» GIVEN INSTRUCTION
Pick out each line in the entries below that contains the string "construction" and copy it.

(Stored items)
# # # #

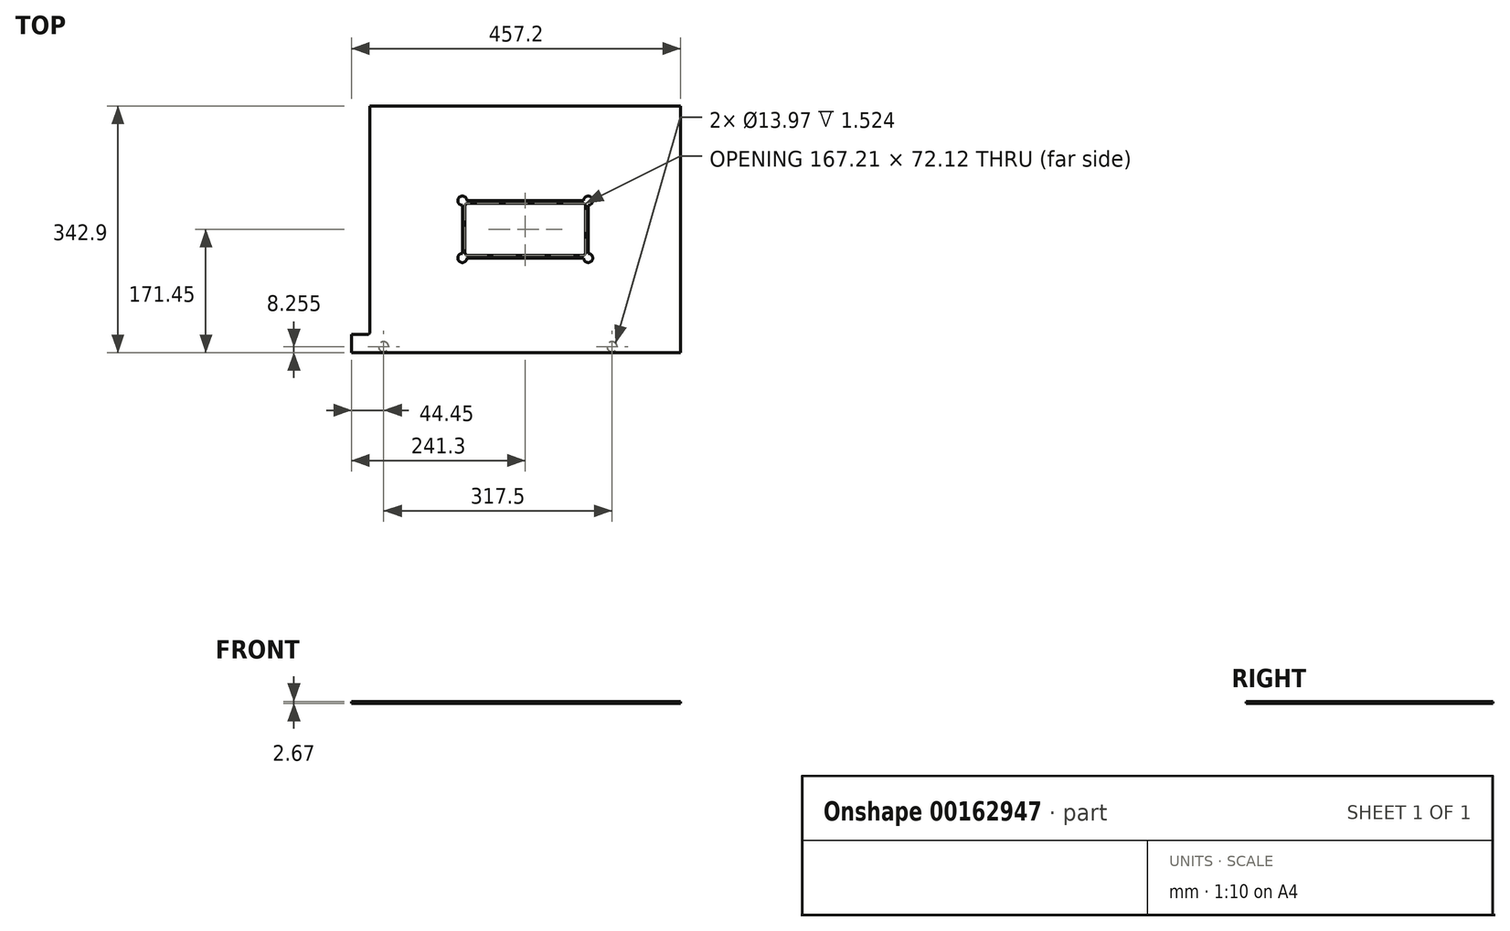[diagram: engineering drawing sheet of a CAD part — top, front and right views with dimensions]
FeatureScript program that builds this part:
annotation { "Feature Type Name" : "Feature", "Feature Type Description" : "" }
export const myFeature = defineFeature(function(context is Context, id is Id, definition is map)
    precondition{}
    {
        {
            var Q0;
            Q0=qCreatedBy(makeId("Top.planeOp"),FACE);
            var sketch = newSketch(context, id + "F0", { "sketchPlane" : qUnion([Q0])});
            skLineSegment(sketch, "E0.bottom", {"start": v(-215.9, 171.45) * mm, "end": v(215.9, 171.45) * mm});
            skLineSegment(sketch, "E0.left", {"start": v(-215.9, 171.45) * mm, "end": v(-215.9, -142.88) * mm});
            skLineSegment(sketch, "E0.right", {"start": v(215.9, 171.45) * mm, "end": v(215.9, -171.45) * mm});
            skPoint(sketch, "E0.middle", {"position": v(0, 0) * mm});
            skLineSegment(sketch, "E1.top", {"start": v(-219.08, -146.05) * mm, "end": v(-241.3, -146.05) * mm});
            skLineSegment(sketch, "E1.right", {"start": v(-241.3, -171.45) * mm, "end": v(-241.3, -146.05) * mm});
            skLineSegment(sketch, "E2", {"start": v(-241.3, -171.45) * mm, "end": v(215.9, -171.45) * mm});
            skLineSegment(sketch, "E3", {"start": v(-215.9, 171.45) * mm, "end": v(215.9, -171.45) * mm, "construction": true});
            skPoint(sketch, "E4.visualSharp", {"position": v(-215.9, -146.05) * mm});
            skArc(sketch, "E4.filletArc", {"start": v(-219.08, -146.05) * mm, "mid": v(-216.83, -145.12) * mm, "end": v(-215.9, -142.88) * mm});
            skSolve(sketch);
        }
        {
            var Q0;
            Q0 = qSketchRegion(id + "F0", true);
            extrude(context, id + "F1", {"entities" : qUnion([Q0]), "depth" : 2.67 * mm});
        }
        {
            var Q0;
            Q0=makeQuery(id+"F1.opExtrude","CAP_FACE",FACE,{"disambiguationData":[OSD([sQuery(id+"F0.wireOp",EDGE,"E0.bottom"),sQuery(id+"F0.wireOp",EDGE,"E0.left"),sQuery(id+"F0.wireOp",EDGE,"E0.right"),sQuery(id+"F0.wireOp",EDGE,"E1.top"),sQuery(id+"F0.wireOp",EDGE,"E1.right"),sQuery(id+"F0.wireOp",EDGE,"E2"),sQuery(id+"F0.wireOp",EDGE,"E4.filletArc")])],"isStart":true});
            var sketch = newSketch(context, id + "F2", { "sketchPlane" : qUnion([Q0])});
            skLineSegment(sketch, "E5", {"start": v(-241.3, 163.2) * mm, "end": v(215.9, 163.2) * mm, "construction": true});
            skCircle(sketch, "E6", {"center": v(-196.85, 163.2) * mm, "radius": 6.99 * mm});
            skCircle(sketch, "E7", {"center": v(120.65, 163.2) * mm, "radius": 6.99 * mm});
            skSolve(sketch);
        }
        {
            var Q0;
            Q0 = qSketchRegion(id + "F2", true);
            extrude(context, id + "F3", {"entities" : qUnion([Q0]), "operationType" : NewBodyOperationType.REMOVE, "oppositeDirection" : true, "depth" : 1.52 * mm});
        }
        {
            var Q0;
            Q0=makeQuery(id+"F1.opExtrude","CAP_FACE",FACE,{"disambiguationData":[OSD([sQuery(id+"F0.wireOp",EDGE,"E0.bottom"),sQuery(id+"F0.wireOp",EDGE,"E0.left"),sQuery(id+"F0.wireOp",EDGE,"E0.right"),sQuery(id+"F0.wireOp",EDGE,"E1.top"),sQuery(id+"F0.wireOp",EDGE,"E1.right"),sQuery(id+"F0.wireOp",EDGE,"E2"),sQuery(id+"F0.wireOp",EDGE,"E4.filletArc")])],"isStart":false});
            var sketch = newSketch(context, id + "F4", { "sketchPlane" : qUnion([Q0])});
            skLineSegment(sketch, "E8.bottom", {"start": v(86.92, -39.37) * mm, "end": v(-86.92, -39.37) * mm, "construction": true});
            skLineSegment(sketch, "E8.top", {"start": v(86.92, 39.37) * mm, "end": v(-86.92, 39.37) * mm, "construction": true});
            skLineSegment(sketch, "E8.left", {"start": v(86.92, -39.37) * mm, "end": v(86.92, 39.37) * mm, "construction": true});
            skLineSegment(sketch, "E8.right", {"start": v(-86.92, -39.37) * mm, "end": v(-86.92, 39.37) * mm, "construction": true});
            skPoint(sketch, "E8.middle", {"position": v(0, 0) * mm});
            skLineSegment(sketch, "E9.0", {"start": v(81.07, -39.87) * mm, "end": v(-81.07, -39.87) * mm});
            skLineSegment(sketch, "E9.1", {"start": v(87.42, -33.52) * mm, "end": v(87.42, 33.52) * mm});
            skLineSegment(sketch, "E9.2", {"start": v(81.07, 39.87) * mm, "end": v(-81.07, 39.87) * mm});
            skLineSegment(sketch, "E9.3", {"start": v(-87.42, -33.52) * mm, "end": v(-87.42, 33.52) * mm});
            skLineSegment(sketch, "E10.0", {"start": v(80.43, 36.06) * mm, "end": v(-80.43, 36.06) * mm});
            skLineSegment(sketch, "E10.1", {"start": v(83.6, -32.89) * mm, "end": v(83.6, 32.88) * mm});
            skLineSegment(sketch, "E10.2", {"start": v(80.43, -36.06) * mm, "end": v(-80.43, -36.06) * mm});
            skLineSegment(sketch, "E10.3", {"start": v(-83.6, -32.88) * mm, "end": v(-83.6, 32.89) * mm});
            skPoint(sketch, "E11.visualSharp", {"position": v(-83.6, 36.06) * mm});
            skArc(sketch, "E11.filletArc", {"start": v(-80.43, 36.06) * mm, "mid": v(-82.68, 35.13) * mm, "end": v(-83.6, 32.89) * mm});
            skPoint(sketch, "E12.visualSharp", {"position": v(83.6, 36.06) * mm});
            skArc(sketch, "E12.filletArc", {"start": v(83.6, 32.88) * mm, "mid": v(82.68, 35.13) * mm, "end": v(80.43, 36.06) * mm});
            skPoint(sketch, "E13.visualSharp", {"position": v(-83.6, -36.06) * mm});
            skArc(sketch, "E13.filletArc", {"start": v(-83.6, -32.88) * mm, "mid": v(-82.68, -35.13) * mm, "end": v(-80.43, -36.06) * mm});
            skPoint(sketch, "E14.visualSharp", {"position": v(83.6, -36.06) * mm});
            skArc(sketch, "E14.filletArc", {"start": v(80.43, -36.06) * mm, "mid": v(82.68, -35.13) * mm, "end": v(83.6, -32.88) * mm});
            skArc(sketch, "E15", {"start": v(-81.07, 39.87) * mm, "mid": v(-91.9, 44.36) * mm, "end": v(-87.42, 33.52) * mm});
            skArc(sketch, "E16", {"start": v(87.42, 33.52) * mm, "mid": v(91.9, 44.36) * mm, "end": v(81.07, 39.87) * mm});
            skArc(sketch, "E17", {"start": v(81.07, -39.87) * mm, "mid": v(91.9, -44.36) * mm, "end": v(87.42, -33.52) * mm});
            skArc(sketch, "E18", {"start": v(-87.42, -33.52) * mm, "mid": v(-91.9, -44.36) * mm, "end": v(-81.07, -39.87) * mm});
            skSolve(sketch);
        }
        {
            var Q0;
            Q0 = qSketchRegion(id + "F4", true);
            extrude(context, id + "F5", {"entities" : qUnion([Q0]), "operationType" : NewBodyOperationType.REMOVE, "oppositeDirection" : true, "depth" : 0.83 * mm});
        }
        {
            var Q0;
            {var subQ0=sQuery(id+"F0.wireOp",EDGE,"E4.filletArc");var subQ1=sQuery(id+"F0.wireOp",EDGE,"E2");var subQ2=sQuery(id+"F0.wireOp",EDGE,"E1.right");var subQ3=sQuery(id+"F0.wireOp",EDGE,"E0.bottom");var subQ4=sQuery(id+"F0.wireOp",EDGE,"E0.left");var subQ5=sQuery(id+"F0.wireOp",EDGE,"E0.right");var subQ6=sQuery(id+"F0.wireOp",EDGE,"E1.top");Q0=makeQuery(id+"F5.boolean.opBoolean","SPLIT",FACE,{"disambiguationData":[TD([makeQuery(id+"F1.opExtrude","SWEPT_FACE",FACE,{"disambiguationData":[OSD([subQ3])]})])],"derivedFrom":makeQuery(id+"F1.opExtrude","CAP_FACE",FACE,{"disambiguationData":[OSD([subQ3,subQ4,subQ5,subQ6,subQ2,subQ1,subQ0])],"isStart":false})});}
            var sketch = newSketch(context, id + "F6", { "sketchPlane" : qUnion([Q0])});
            skArc(sketch, "E19.0.0", {"start": v(83.6, 32.88) * mm, "mid": v(82.68, 35.13) * mm, "end": v(80.43, 36.06) * mm});
            skLineSegment(sketch, "E19.0.1", {"start": v(80.43, 36.06) * mm, "end": v(-80.43, 36.06) * mm});
            skArc(sketch, "E19.0.2", {"start": v(-80.43, 36.06) * mm, "mid": v(-82.68, 35.13) * mm, "end": v(-83.6, 32.89) * mm});
            skLineSegment(sketch, "E19.0.3", {"start": v(-83.6, 32.89) * mm, "end": v(-83.6, -32.88) * mm});
            skArc(sketch, "E19.0.4", {"start": v(-83.6, -32.88) * mm, "mid": v(-82.68, -35.13) * mm, "end": v(-80.43, -36.06) * mm});
            skLineSegment(sketch, "E19.0.5", {"start": v(-80.43, -36.06) * mm, "end": v(80.43, -36.06) * mm});
            skArc(sketch, "E19.0.6", {"start": v(80.43, -36.06) * mm, "mid": v(82.68, -35.13) * mm, "end": v(83.6, -32.88) * mm});
            skLineSegment(sketch, "E19.0.7", {"start": v(83.6, -32.89) * mm, "end": v(83.6, 32.88) * mm});
            skSolve(sketch);
        }
        {
            var Q0;
            Q0 = qSketchRegion(id + "F6", true);
            extrude(context, id + "F7", {"entities" : qUnion([Q0]), "operationType" : NewBodyOperationType.REMOVE, "endBound" : BoundingType.THROUGH_ALL, "oppositeDirection" : true, "depth" : 25.4 * mm});
        }
    });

# # # #

» FULL RESPONSE
            skLineSegment(sketch, "E3", {"start": v(-215.9, 171.45) * mm, "end": v(215.9, -171.45) * mm, "construction": true});
            skLineSegment(sketch, "E5", {"start": v(-241.3, 163.2) * mm, "end": v(215.9, 163.2) * mm, "construction": true});
            skLineSegment(sketch, "E8.bottom", {"start": v(86.92, -39.37) * mm, "end": v(-86.92, -39.37) * mm, "construction": true});
            skLineSegment(sketch, "E8.top", {"start": v(86.92, 39.37) * mm, "end": v(-86.92, 39.37) * mm, "construction": true});
            skLineSegment(sketch, "E8.left", {"start": v(86.92, -39.37) * mm, "end": v(86.92, 39.37) * mm, "construction": true});
            skLineSegment(sketch, "E8.right", {"start": v(-86.92, -39.37) * mm, "end": v(-86.92, 39.37) * mm, "construction": true});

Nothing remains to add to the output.